“Well, I must confess,” observed Smythe, “that does appear to be most remarkable. I should have thought that ‘tree tigers,’ as we term them, would have been there in abundance.”

“I saw none, and if there were any they did not trouble me.”

“You were a most fortunate man.”

“Possibly so. No doubt I was.

“The time must now have been about mid-day, when I came to a gap in the forest, occasioned by the fall of several spruces. Here, whilst examining the spot, a horrible feeling came over me that I had passed the identical opening shortly before dark on the previous day, so that as I pushed along I could not help muttering to myself, ‘I am walking in a circle. This comes of always trending towards the left.’

“I consequently started in an opposite direction, and soon found myself on an incline, and before another hour had gained a small torrent, the bed of which was choked up by tall bracken and wild balsams, from whence numbers of the gorgeously attired Monal pheasants rose and fled down the glen, with the metallic sheen of their gorgeous plumage glistening in the sunshine.

“Here, virtually, my troubles seemed to have come to an end for ever. Since the stream was discovered, hopes grew stronger and stronger that if I could follow it up there would be an end to my anxieties.

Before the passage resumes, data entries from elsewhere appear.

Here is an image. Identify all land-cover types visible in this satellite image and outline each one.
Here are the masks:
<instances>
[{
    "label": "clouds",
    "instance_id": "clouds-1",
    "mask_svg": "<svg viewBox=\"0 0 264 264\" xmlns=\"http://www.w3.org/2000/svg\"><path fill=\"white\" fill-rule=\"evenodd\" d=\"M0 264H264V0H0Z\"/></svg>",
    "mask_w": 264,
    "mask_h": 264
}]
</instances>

“At length the narrow gorge gave way to an open valley, and, listening now and then, I fancied I could catch the murmur of distant waters, until the sound finally ended in a continuous roar, and I found myself on a footpath, with the Chenaub rolling rapidly along its rocky bed.

“One problem, however, remained unsolved, ‘Was my tent up or down stream?’ Now considering the sameness of the scenery, and very irregular, not to say eccentric, windings of mountain footpaths in general, and Himalayan foot-tracks in particular, it would have taken a greater experience of wilderness ways than I could then command to have recognised one object more than another, along the route I had trodden on the way from Cashmere.

“Nevertheless, expecting that footprints might turn up on softer parts of the path, I searched for such indications of man, but without success, and the forest on either side gave no token of commanding positions from whence a survey could be made; consequently, only one of two alternatives remained, either to push up or down the river bank.